→ TASK INSTRUCTIONS: Your answer should restate each line of the data below word for word.

○ ○ ○ ○

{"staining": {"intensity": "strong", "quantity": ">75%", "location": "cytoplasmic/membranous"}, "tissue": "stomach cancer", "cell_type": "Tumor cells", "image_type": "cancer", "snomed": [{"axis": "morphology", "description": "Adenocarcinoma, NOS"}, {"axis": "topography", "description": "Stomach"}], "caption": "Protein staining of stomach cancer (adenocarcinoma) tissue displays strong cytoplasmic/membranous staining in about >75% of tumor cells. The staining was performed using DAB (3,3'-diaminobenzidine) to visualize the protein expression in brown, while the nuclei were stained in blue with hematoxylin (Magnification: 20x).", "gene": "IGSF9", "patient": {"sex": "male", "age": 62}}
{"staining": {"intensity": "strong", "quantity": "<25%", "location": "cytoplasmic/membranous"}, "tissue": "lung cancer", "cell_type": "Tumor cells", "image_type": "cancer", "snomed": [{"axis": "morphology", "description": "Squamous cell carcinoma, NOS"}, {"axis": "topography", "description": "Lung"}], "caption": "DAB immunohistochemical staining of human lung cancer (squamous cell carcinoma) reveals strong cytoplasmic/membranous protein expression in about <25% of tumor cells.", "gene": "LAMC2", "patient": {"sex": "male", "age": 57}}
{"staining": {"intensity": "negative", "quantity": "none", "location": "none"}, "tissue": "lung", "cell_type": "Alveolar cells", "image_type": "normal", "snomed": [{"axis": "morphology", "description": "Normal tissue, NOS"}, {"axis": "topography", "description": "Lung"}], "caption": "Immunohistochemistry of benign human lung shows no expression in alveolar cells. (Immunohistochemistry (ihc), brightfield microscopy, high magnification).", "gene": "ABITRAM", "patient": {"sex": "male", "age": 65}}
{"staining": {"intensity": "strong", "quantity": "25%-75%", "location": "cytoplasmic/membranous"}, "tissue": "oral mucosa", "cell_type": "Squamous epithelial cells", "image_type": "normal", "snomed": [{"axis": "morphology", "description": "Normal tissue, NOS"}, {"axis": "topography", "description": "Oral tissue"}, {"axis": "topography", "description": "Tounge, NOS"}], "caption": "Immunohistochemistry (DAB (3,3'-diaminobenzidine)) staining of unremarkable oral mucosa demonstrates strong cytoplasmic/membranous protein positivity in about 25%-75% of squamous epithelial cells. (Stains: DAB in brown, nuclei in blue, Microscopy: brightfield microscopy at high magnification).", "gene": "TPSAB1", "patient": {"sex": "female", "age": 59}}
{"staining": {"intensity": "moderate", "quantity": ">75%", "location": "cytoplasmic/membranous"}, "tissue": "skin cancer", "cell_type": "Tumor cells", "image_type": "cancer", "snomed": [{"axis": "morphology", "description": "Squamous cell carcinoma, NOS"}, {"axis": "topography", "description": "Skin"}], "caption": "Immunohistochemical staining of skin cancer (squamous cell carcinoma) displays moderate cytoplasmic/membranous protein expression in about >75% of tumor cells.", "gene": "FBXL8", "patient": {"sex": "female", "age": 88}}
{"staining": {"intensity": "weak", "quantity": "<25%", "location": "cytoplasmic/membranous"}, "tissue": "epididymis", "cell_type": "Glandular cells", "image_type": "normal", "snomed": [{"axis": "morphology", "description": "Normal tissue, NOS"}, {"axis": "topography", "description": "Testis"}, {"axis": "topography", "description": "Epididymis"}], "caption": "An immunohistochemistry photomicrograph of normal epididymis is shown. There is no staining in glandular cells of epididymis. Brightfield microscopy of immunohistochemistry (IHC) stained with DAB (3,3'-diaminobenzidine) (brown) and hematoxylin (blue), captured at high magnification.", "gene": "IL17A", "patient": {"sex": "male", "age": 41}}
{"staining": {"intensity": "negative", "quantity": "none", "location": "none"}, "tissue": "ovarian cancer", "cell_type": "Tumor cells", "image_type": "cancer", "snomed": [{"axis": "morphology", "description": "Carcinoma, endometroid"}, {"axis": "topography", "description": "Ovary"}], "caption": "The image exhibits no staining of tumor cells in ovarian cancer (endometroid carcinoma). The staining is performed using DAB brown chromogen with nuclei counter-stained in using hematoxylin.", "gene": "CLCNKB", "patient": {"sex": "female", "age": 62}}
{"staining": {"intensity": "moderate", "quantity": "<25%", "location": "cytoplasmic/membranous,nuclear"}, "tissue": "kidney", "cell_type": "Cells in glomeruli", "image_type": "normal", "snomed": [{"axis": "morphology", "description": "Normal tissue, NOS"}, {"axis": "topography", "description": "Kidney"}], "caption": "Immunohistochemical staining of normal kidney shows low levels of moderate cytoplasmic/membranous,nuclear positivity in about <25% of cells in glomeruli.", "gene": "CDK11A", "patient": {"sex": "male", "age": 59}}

○ ○ ○ ○

→ EXERCISE OUTPUT:
{"staining": {"intensity": "strong", "quantity": ">75%", "location": "cytoplasmic/membranous"}, "tissue": "stomach cancer", "cell_type": "Tumor cells", "image_type": "cancer", "snomed": [{"axis": "morphology", "description": "Adenocarcinoma, NOS"}, {"axis": "topography", "description": "Stomach"}], "caption": "Protein staining of stomach cancer (adenocarcinoma) tissue displays strong cytoplasmic/membranous staining in about >75% of tumor cells. The staining was performed using DAB (3,3'-diaminobenzidine) to visualize the protein expression in brown, while the nuclei were stained in blue with hematoxylin (Magnification: 20x).", "gene": "IGSF9", "patient": {"sex": "male", "age": 62}}
{"staining": {"intensity": "strong", "quantity": "<25%", "location": "cytoplasmic/membranous"}, "tissue": "lung cancer", "cell_type": "Tumor cells", "image_type": "cancer", "snomed": [{"axis": "morphology", "description": "Squamous cell carcinoma, NOS"}, {"axis": "topography", "description": "Lung"}], "caption": "DAB immunohistochemical staining of human lung cancer (squamous cell carcinoma) reveals strong cytoplasmic/membranous protein expression in about <25% of tumor cells.", "gene": "LAMC2", "patient": {"sex": "male", "age": 57}}
{"staining": {"intensity": "negative", "quantity": "none", "location": "none"}, "tissue": "lung", "cell_type": "Alveolar cells", "image_type": "normal", "snomed": [{"axis": "morphology", "description": "Normal tissue, NOS"}, {"axis": "topography", "description": "Lung"}], "caption": "Immunohistochemistry of benign human lung shows no expression in alveolar cells. (Immunohistochemistry (ihc), brightfield microscopy, high magnification).", "gene": "ABITRAM", "patient": {"sex": "male", "age": 65}}
{"staining": {"intensity": "strong", "quantity": "25%-75%", "location": "cytoplasmic/membranous"}, "tissue": "oral mucosa", "cell_type": "Squamous epithelial cells", "image_type": "normal", "snomed": [{"axis": "morphology", "description": "Normal tissue, NOS"}, {"axis": "topography", "description": "Oral tissue"}, {"axis": "topography", "description": "Tounge, NOS"}], "caption": "Immunohistochemistry (DAB (3,3'-diaminobenzidine)) staining of unremarkable oral mucosa demonstrates strong cytoplasmic/membranous protein positivity in about 25%-75% of squamous epithelial cells. (Stains: DAB in brown, nuclei in blue, Microscopy: brightfield microscopy at high magnification).", "gene": "TPSAB1", "patient": {"sex": "female", "age": 59}}
{"staining": {"intensity": "moderate", "quantity": ">75%", "location": "cytoplasmic/membranous"}, "tissue": "skin cancer", "cell_type": "Tumor cells", "image_type": "cancer", "snomed": [{"axis": "morphology", "description": "Squamous cell carcinoma, NOS"}, {"axis": "topography", "description": "Skin"}], "caption": "Immunohistochemical staining of skin cancer (squamous cell carcinoma) displays moderate cytoplasmic/membranous protein expression in about >75% of tumor cells.", "gene": "FBXL8", "patient": {"sex": "female", "age": 88}}
{"staining": {"intensity": "weak", "quantity": "<25%", "location": "cytoplasmic/membranous"}, "tissue": "epididymis", "cell_type": "Glandular cells", "image_type": "normal", "snomed": [{"axis": "morphology", "description": "Normal tissue, NOS"}, {"axis": "topography", "description": "Testis"}, {"axis": "topography", "description": "Epididymis"}], "caption": "An immunohistochemistry photomicrograph of normal epididymis is shown. There is no staining in glandular cells of epididymis. Brightfield microscopy of immunohistochemistry (IHC) stained with DAB (3,3'-diaminobenzidine) (brown) and hematoxylin (blue), captured at high magnification.", "gene": "IL17A", "patient": {"sex": "male", "age": 41}}
{"staining": {"intensity": "negative", "quantity": "none", "location": "none"}, "tissue": "ovarian cancer", "cell_type": "Tumor cells", "image_type": "cancer", "snomed": [{"axis": "morphology", "description": "Carcinoma, endometroid"}, {"axis": "topography", "description": "Ovary"}], "caption": "The image exhibits no staining of tumor cells in ovarian cancer (endometroid carcinoma). The staining is performed using DAB brown chromogen with nuclei counter-stained in using hematoxylin.", "gene": "CLCNKB", "patient": {"sex": "female", "age": 62}}
{"staining": {"intensity": "moderate", "quantity": "<25%", "location": "cytoplasmic/membranous,nuclear"}, "tissue": "kidney", "cell_type": "Cells in glomeruli", "image_type": "normal", "snomed": [{"axis": "morphology", "description": "Normal tissue, NOS"}, {"axis": "topography", "description": "Kidney"}], "caption": "Immunohistochemical staining of normal kidney shows low levels of moderate cytoplasmic/membranous,nuclear positivity in about <25% of cells in glomeruli.", "gene": "CDK11A", "patient": {"sex": "male", "age": 59}}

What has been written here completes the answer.